A dear friend of ours once said, “When chicken feathers are all you have, you have to turn it into chicken soup.” COVD-19 has left us with chicken feathers. For some, it might be the illness itself, the loss of a loved one, finances. For all of us though, there are many things we have taken for granted that we are reminded we should have cherished more. We long to hug those we love. In some cases, we just long to see their face. We thirst for fellowship with our friends and hunger for something outside our own kitchen.
The author, Robin Sharma stated, “Change is hard at first, messy in the middle, and gorgeous at the end.” The good news is that we believe we are nearing the end of the hard part. If Sharma is right, we have quite a mess to clean up. However, there is a silver lining that is getting a little brighter every day—chicken soup if you may.
We won’t be going back to the way the things were. That is a good thing. What would the world be like if the Industrial Revolution never took place? Mass production and efficiencies would not exist.
What would the world be like if we never entered the Information Age? Computers would not exist. This current pandemic might look more like the 1918 Flu Pandemic that took between 20 and 50 million lives. Just think: We are on the brink of a vaccine to a virus that began only six months ago.
Now, we are entering a new age. It has been creeping into our lives for years. The only difference now is that COVD-19 has forced it upon us. It doesn’t have an official name, but it is here. In his book, A Whole New Mind, Daniel Pink calls this the “Conceptual Age.” It calls for creativity, imagination, agility, and resilience. These are not at all bad things if you really think about it. In fact, you almost can’t wait to see what will happen.
And, wait! There is even better news. We are entering this age rooted in a deep foundation and appreciation for what is most important in life. These last couple months have been a time of reflection, faith, and family. We had become too far removed from the momentous principles on which our country was founded. The attack on our country on 9-11 was almost two decades ago and Pearl Harbor was almost eighty years ago. This attack on our country today has reminded us how blessed we are to be Americans. And because of this, we can get back to what it means to be an American. We can get back to what it means to pursue the American dream.
John F. Kennedy famously quoted, “Ask not what your country can do for you – ask what you can do for your country.” We have a patriotic duty to stay safe and help keep each other safe right now. We have a patriotic duty to keep our values front and center while we stare at fear in the face. We have a patriotic duty to not just survive, but thrive. We are Americans!
“I think that when the dust settles, we will realize how very little we need, how very much we actually have, and the true value of human connection.” - Kaylene Johnson
When this started, we wrote about Admiral Stockdale and his amazing story of enduring torture over and over again as a prisoner of the Vietnam War. He stated,
“I never lost faith in the end of the story, I never doubted not only that I would get out, but also that I would prevail in the end and turn the experience into the defining event of my life, which, in retrospect, I would not trade.”

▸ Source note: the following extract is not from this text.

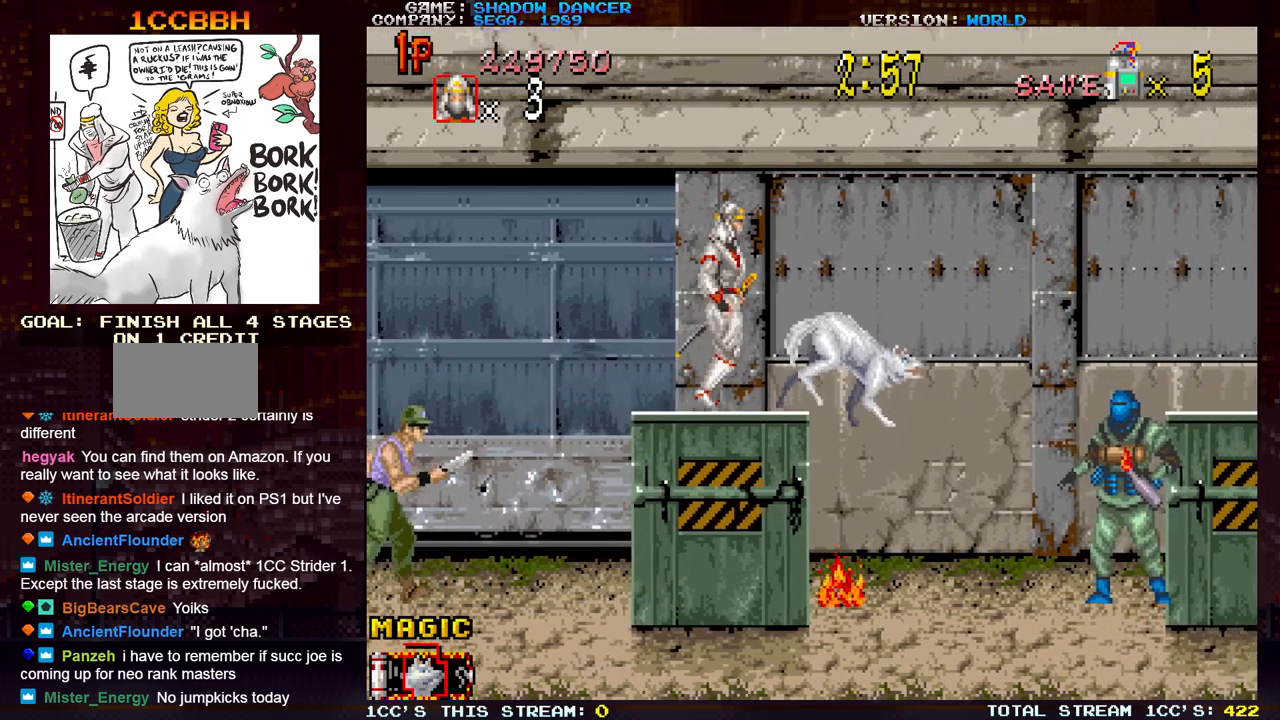
{"buttons": [], "left_stick": "right", "events": [[167, "TRIANGLE", "down"], [283, "TRIANGLE", "up"]]}
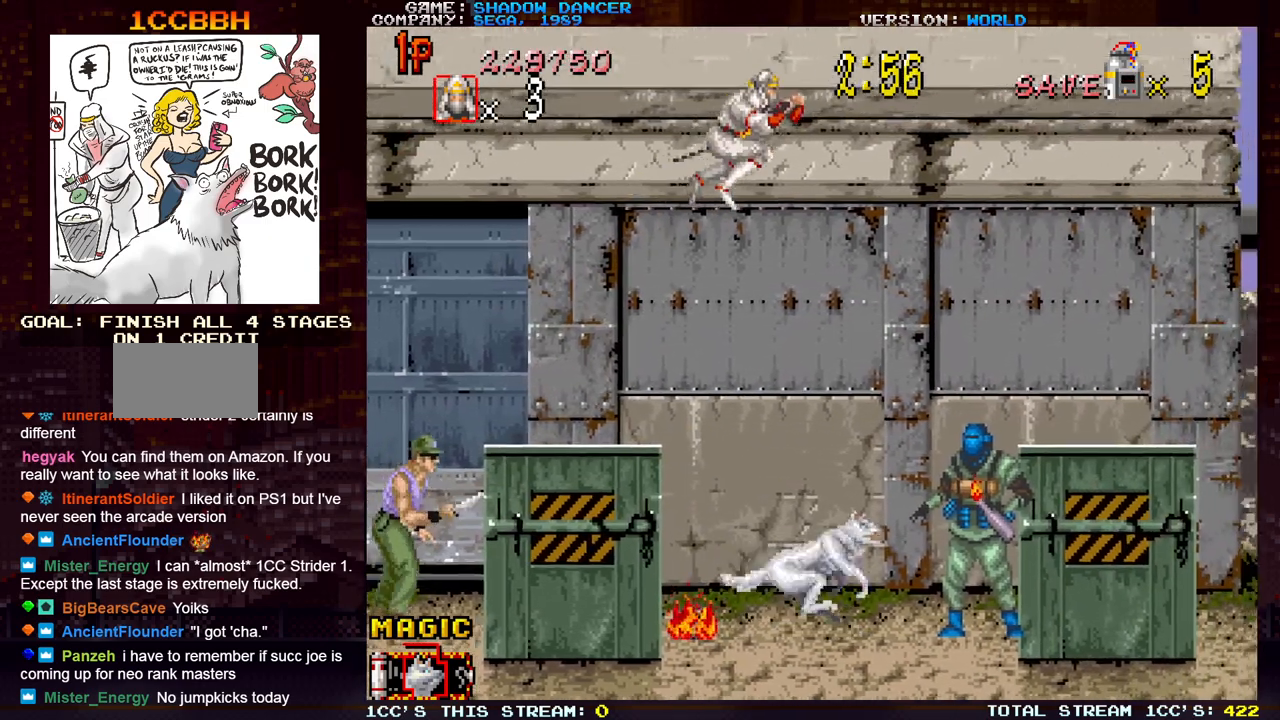
{"buttons": [], "left_stick": "center", "events": [[433, "SQUARE", "down"], [450, "left_stick", "center"], [483, "SQUARE", "up"]]}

During his interview with Jim Collins, author of the book, Good to Great. He talked about those that didn’t make it out—the optimists:
“….they died of a broken heart…This is a very important lesson. You must never confuse faith that you will prevail in the end—which you can never afford to lose—with the discipline to confront the most brutal facts of your current reality, whatever they might be.”
It could be said that this “Stockdale Paradox” is what we are facing today. We will prevail in the end. After all, we are hard-headed, God-fearing Americans with The American Dream. At the same time, we can’t forget we are in a pandemic.
It is our sentiment that Americans will be the hard, headed, God-fearing Americans with The American Dream. The way we were will be no longer and this is for the better. There is something bigger and better that awaits us.
So, this leaves each of us with a choice. We can go through this crisis and in the best case, simply survive. Or, we can grow through this crisis and enter this new era ready. We can have a foundation that is rock-solid. We will know our priorities are set right. And, our minds will be open and willing see the greatest age we have ever seen unfold before our eyes.
Early into this pandemic, a dear friend said that he didn’t want to look aback at this time and regret anything. I am pretty sure he would agree that A crisis is a terrible thing to waste. What do you think?